Je pourrais citer d'autres acquis car le Grenelle 2 contient de bonnes choses, je le reconnais en toute honnêteté. Cependant il faut aussi, tout aussi honnêtement, dire ce qui, dans ce texte, constitue une régression, suite au passage au Sénat et dans deux commissions de l'Assemblée.
La première est l'abandon de la taxe carbone. Pourtant, elle est inscrite dans le Grenelle 1 ; pourtant vous avez essayé d'y revenir dans la loi de finances initiales pour 2010. Certes elle avait beaucoup de défauts dans la présentation qu'en faisait le Gouvernement ; elle était un peu « riquiqui », avec une assiette insuffisante, un montant initial trop peu élevé pour être dissuasif pour certains et les inciter à réaliser des économies d'énergie.
Dans son rapport très mesuré, M. Rocard, qui est au fond un ami du Président de la République, demandait qu'elle soit au moins de 32 euros la tonne. Or on est à moins de 20 euros sous prétexte que le marché est bas. Pourtant le marché, cela va, cela vient. Un montant de 32 euros était un minimum. Pour ce qui est de la progression, vous aviez choisi une progression exponentielle. Or quand le point de départ est très bas, la progression semble toujours exponentielle au début, alors que le niveau reste bas. Mieux vaut une progression linéaire pour la taxe carbone, car au début les progrès sont plus nets, même si ensuite c'est l'inverse.
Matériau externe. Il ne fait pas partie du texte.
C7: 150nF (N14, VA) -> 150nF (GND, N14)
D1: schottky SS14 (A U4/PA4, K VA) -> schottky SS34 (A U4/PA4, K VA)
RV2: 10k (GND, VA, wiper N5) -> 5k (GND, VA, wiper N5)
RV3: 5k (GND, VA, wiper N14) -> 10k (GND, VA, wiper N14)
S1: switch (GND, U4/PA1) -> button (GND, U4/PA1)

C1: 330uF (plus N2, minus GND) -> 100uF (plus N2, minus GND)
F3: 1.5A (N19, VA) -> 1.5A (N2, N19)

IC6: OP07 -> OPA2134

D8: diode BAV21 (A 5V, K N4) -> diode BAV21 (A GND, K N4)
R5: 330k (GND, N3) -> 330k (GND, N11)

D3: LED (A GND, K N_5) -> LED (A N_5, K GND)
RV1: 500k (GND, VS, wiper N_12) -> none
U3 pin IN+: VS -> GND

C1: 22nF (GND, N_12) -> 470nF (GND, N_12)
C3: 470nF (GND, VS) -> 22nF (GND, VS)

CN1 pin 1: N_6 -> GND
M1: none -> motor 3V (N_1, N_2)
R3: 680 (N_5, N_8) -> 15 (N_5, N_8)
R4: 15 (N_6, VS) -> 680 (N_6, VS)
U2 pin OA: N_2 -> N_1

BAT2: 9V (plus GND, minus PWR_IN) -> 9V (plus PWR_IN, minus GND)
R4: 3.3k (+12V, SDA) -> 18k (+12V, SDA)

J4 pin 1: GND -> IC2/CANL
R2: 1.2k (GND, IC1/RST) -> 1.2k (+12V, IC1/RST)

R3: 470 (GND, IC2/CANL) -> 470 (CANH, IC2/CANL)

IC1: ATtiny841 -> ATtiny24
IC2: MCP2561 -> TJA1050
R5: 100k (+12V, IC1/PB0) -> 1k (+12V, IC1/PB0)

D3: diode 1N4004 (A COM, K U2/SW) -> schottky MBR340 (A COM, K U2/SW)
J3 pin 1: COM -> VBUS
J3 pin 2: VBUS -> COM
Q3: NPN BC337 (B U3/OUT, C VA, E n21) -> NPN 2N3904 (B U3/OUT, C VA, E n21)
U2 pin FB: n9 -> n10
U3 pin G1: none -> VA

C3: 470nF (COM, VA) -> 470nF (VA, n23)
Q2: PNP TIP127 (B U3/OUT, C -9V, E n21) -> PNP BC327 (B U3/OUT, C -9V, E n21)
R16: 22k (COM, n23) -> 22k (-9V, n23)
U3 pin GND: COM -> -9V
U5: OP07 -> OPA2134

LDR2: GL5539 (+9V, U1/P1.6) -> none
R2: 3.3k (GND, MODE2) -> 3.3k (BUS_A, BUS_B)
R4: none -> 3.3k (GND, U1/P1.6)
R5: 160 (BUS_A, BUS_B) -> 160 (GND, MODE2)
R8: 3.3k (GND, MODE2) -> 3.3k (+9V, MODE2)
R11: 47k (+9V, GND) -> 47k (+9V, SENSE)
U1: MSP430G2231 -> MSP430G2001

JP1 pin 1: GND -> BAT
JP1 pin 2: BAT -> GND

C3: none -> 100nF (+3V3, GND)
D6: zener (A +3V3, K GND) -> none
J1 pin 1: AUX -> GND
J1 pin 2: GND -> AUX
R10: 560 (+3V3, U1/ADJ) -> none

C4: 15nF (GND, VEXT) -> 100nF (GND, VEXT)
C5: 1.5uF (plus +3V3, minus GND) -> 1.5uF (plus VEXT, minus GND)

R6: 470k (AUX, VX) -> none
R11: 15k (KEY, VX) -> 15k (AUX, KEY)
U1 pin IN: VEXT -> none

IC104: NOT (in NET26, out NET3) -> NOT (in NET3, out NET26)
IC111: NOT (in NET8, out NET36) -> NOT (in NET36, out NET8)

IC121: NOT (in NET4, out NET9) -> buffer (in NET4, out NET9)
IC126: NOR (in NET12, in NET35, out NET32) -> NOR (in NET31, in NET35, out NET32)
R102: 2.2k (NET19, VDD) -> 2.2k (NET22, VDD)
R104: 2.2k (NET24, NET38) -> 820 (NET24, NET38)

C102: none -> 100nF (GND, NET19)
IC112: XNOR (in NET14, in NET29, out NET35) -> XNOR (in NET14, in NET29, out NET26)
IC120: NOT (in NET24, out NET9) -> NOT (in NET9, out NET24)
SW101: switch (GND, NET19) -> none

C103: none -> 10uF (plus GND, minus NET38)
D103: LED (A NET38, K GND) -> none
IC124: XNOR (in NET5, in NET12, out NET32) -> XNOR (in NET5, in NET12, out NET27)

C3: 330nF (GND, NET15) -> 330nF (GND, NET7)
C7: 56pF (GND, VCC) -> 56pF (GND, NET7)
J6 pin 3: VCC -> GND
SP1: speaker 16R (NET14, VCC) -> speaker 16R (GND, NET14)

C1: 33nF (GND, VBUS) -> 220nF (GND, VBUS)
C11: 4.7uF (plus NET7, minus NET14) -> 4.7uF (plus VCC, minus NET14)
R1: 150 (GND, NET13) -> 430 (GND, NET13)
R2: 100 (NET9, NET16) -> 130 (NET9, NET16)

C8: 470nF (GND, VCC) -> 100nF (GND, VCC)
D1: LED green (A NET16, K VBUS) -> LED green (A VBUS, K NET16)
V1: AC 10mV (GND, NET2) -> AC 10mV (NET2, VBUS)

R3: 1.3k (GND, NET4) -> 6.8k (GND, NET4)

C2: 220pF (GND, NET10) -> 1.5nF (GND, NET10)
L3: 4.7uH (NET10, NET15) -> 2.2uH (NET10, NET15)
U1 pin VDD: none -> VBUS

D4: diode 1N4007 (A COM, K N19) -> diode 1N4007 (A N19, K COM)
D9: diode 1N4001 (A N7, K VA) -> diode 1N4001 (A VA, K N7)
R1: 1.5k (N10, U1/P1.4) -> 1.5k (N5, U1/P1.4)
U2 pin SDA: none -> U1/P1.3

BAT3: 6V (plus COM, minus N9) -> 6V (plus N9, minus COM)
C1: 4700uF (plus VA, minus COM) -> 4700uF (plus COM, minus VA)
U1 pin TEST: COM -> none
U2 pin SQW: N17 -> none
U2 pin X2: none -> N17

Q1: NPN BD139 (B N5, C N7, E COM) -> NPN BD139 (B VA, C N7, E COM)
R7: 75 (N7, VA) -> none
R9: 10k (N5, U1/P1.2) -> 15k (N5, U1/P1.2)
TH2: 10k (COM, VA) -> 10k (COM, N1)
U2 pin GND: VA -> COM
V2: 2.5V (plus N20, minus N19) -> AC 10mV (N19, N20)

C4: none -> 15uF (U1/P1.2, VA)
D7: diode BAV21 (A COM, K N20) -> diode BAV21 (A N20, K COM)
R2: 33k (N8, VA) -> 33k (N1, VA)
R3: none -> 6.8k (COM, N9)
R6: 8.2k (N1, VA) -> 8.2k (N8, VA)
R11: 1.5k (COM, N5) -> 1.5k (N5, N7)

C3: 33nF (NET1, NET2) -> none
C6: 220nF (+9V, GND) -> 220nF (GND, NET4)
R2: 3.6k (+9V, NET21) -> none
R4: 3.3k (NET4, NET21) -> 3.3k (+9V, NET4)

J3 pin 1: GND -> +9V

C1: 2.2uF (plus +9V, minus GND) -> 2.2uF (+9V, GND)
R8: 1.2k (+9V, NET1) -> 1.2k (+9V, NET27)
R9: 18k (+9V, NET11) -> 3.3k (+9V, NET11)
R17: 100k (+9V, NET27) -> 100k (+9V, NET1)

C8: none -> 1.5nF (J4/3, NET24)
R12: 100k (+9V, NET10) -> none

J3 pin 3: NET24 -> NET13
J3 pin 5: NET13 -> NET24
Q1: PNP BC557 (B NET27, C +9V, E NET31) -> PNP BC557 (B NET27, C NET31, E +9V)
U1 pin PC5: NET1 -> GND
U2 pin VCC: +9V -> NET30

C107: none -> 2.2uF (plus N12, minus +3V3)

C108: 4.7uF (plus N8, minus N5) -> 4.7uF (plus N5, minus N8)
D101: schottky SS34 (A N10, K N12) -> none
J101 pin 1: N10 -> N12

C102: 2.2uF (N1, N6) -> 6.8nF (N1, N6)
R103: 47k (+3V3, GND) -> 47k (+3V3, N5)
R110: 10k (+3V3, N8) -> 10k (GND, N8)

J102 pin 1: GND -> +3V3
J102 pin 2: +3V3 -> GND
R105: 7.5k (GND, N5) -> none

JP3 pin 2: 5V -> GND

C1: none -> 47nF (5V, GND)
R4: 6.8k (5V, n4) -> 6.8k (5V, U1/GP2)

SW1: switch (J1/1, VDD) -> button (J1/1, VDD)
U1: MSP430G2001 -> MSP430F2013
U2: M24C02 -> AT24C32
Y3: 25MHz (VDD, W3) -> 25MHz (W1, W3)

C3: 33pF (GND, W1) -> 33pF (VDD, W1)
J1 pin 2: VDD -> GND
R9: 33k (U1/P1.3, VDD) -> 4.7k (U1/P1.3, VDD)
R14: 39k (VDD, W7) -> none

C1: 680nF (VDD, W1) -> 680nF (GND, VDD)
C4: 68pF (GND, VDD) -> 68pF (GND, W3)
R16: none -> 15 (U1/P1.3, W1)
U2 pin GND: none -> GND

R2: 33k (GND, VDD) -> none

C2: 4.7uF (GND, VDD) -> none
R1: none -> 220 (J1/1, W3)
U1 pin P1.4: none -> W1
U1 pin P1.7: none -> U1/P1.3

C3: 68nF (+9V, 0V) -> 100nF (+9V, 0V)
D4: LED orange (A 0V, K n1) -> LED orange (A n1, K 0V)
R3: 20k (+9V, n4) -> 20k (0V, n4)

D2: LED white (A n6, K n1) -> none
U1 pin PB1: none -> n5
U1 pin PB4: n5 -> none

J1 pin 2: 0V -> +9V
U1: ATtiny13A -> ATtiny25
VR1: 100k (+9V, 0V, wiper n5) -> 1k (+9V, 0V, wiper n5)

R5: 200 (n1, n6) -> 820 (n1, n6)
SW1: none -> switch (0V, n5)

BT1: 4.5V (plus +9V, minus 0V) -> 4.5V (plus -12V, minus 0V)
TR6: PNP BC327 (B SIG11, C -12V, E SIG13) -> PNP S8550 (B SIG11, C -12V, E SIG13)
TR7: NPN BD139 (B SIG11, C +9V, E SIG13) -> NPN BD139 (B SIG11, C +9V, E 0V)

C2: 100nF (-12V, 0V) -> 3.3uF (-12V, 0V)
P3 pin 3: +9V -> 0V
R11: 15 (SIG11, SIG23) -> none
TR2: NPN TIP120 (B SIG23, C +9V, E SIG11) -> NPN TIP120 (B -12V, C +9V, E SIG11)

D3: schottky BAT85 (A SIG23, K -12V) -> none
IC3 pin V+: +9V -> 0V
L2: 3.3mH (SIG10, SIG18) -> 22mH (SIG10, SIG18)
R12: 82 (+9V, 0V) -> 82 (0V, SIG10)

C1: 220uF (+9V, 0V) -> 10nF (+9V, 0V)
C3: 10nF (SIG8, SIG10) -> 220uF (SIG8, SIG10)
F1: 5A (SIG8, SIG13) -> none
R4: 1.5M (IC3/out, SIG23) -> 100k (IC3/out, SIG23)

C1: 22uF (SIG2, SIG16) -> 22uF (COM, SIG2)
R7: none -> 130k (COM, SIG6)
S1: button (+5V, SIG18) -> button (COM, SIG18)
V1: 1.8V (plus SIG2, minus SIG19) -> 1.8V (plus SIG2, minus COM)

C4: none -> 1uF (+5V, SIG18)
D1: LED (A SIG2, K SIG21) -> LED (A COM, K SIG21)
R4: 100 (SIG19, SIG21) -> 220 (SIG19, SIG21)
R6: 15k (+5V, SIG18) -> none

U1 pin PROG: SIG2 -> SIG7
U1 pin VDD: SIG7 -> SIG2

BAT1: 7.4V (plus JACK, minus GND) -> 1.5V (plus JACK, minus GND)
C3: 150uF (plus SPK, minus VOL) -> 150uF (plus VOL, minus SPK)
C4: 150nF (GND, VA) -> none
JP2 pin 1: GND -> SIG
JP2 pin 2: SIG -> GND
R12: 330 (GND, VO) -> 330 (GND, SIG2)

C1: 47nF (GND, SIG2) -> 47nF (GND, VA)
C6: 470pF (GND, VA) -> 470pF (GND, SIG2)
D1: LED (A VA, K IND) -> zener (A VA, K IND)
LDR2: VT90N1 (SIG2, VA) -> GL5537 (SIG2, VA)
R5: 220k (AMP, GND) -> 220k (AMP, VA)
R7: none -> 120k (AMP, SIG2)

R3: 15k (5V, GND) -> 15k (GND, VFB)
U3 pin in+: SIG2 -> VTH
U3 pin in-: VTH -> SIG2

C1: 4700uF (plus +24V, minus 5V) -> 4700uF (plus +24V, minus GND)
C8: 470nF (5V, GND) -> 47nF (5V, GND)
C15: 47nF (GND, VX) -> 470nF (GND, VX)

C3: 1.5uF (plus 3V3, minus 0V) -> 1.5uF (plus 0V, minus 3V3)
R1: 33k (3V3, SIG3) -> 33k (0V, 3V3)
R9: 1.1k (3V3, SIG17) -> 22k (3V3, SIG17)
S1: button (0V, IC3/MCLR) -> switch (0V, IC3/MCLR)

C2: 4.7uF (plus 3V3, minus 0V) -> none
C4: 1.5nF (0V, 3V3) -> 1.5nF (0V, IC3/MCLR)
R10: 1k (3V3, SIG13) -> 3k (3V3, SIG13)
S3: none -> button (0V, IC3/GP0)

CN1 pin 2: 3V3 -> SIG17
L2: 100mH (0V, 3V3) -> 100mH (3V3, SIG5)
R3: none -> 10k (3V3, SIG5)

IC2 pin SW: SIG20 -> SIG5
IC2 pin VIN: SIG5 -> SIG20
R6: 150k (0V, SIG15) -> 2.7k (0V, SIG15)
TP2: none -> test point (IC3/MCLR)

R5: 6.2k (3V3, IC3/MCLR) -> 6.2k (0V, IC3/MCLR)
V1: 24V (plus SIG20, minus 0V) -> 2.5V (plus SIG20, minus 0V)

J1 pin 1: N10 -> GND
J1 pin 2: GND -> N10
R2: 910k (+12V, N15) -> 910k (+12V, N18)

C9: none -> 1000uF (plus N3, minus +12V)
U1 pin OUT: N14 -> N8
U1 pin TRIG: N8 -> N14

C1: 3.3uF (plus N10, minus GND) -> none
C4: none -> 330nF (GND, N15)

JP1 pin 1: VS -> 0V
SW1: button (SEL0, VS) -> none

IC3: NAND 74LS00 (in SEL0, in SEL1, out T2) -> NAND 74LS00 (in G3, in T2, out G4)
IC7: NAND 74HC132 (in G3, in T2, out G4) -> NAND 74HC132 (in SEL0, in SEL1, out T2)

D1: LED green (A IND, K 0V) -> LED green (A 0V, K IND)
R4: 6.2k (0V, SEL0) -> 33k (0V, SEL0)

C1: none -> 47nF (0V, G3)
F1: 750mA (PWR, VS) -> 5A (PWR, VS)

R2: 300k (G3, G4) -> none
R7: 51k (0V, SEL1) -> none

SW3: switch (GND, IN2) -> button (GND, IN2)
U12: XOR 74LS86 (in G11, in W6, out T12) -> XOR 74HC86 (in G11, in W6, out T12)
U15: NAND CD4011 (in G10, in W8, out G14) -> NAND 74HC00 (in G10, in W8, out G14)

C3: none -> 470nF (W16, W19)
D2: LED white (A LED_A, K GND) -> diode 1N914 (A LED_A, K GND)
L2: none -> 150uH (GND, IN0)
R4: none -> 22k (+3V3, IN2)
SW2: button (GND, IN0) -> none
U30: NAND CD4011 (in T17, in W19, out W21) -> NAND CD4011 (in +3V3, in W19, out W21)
Je vous pose donc la question : le Gouvernement va-t-il remettre en chantier une vraie taxe énergie climat, sur une base plus large et avec une véritable fonction redistributive, qui soit tout à la fois efficace pour l'environnement et solidaire socialement ? Et va-t-il le faire bientôt ? Il ne s'agit pas de nous renvoyer après 2012 ni de nous demander d'attendre une harmonisation fiscale en Europe. Cela fait quarante ans qu'on l'attend ; on peut attendre encore longtemps !
Autre régression sur laquelle il faut revenir : pourquoi avoir repoussé l'étiquetage énergétique ? C'était pourtant l'engagement n° 52 du 25 octobre 2007 et l'engagement n° 63 proposait d'instaurer explicitement l'indication du prix carbone d'ici à la fin de 2010. Il reste quelques mois. Allez-vous le faire ?
En troisième point je veux citer la taxe sur les poids lourds : l'eurovignette est également reportée.